I pressed my fists into my eyes, shaking with rage, hating my synesthesia with everything I had. Hating Peyton for first making me fear her, then making me love her, and now making me face telling her good-bye.
I wouldn’t do it. Not yet.
I stumbled out of the room, crying, seething, leaving Peyton behind. Fuck it. Fuck her. You didn’t just become sisters with someone and never tell them. You didn’t leave a bunch of bullshit clues lying around in colors so that she would follow them like an ignorant dog. You didn’t set people up to be beaten and drugged, terrified. You didn’t do this to people, and the fact that Peyton thought you could was exactly what made her a Hollis rather than a Kill.
If all this was true, either my dad had an affair with Peyton’s mom, or my mom had an affair with the wretched Bill Hollis. Either way, I didn’t want to know. I didn’t want to know any of this anymore. I wanted out.
I pressed the elevator button with the same force and repetition that I’d pressed the nurse call button. “Get me out of here. Just get me out of here,” I whimpered to myself as I pushed and pushed.
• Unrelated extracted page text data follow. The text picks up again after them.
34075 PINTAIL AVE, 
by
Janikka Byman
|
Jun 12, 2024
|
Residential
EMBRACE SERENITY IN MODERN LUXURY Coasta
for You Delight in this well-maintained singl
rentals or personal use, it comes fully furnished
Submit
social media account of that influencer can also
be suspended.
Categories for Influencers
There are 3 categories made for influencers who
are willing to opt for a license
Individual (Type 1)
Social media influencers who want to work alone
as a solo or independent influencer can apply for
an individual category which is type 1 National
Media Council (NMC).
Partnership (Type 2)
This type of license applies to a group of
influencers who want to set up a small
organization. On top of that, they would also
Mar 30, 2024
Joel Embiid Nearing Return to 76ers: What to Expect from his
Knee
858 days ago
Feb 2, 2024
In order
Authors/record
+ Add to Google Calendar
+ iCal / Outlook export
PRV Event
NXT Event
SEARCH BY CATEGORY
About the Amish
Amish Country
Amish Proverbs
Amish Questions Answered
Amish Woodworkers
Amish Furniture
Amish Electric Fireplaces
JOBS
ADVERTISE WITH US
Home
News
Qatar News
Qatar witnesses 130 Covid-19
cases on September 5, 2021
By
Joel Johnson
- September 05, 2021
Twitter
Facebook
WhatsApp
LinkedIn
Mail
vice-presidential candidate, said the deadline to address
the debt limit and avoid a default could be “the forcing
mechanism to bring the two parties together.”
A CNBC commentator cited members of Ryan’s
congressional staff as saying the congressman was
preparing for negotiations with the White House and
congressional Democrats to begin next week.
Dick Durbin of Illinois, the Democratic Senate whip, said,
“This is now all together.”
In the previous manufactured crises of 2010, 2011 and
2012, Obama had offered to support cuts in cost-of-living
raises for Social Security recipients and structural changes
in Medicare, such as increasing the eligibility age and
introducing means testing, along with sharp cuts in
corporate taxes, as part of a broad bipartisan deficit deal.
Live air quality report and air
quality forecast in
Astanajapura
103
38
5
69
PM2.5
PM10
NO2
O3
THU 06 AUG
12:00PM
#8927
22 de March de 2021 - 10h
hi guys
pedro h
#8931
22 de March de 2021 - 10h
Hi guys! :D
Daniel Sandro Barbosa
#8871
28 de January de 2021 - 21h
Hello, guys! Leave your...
The doors opened and I jumped on. As soon as they closed, I made a fist and punched the elevator wall. The car didn’t even shake from the impact, so I punched it again, harder. I felt the jolt through my fingers, my hand. I punched harder still to feel it in my arm. “Screw you, Peyton,” I said to the empty elevator. “Screw you and your involuntary twitches. Screw you and your movies. Screw you and your stupid pictures.” I pulled out my phone and called up her photo-sharing site. There it was, so obvious, as plain as day. I felt the urge to sneeze and scrolled away from the What Lies Beneath photo to the one of her family standing on a pier. I could see it. Something in her eyes. Something that set her apart from the rest of them. Something that reminded me of me.
The doors slid open, and a familiar face greeted me from the other side of them. I let my head drop back against the wall in frustration. Of course.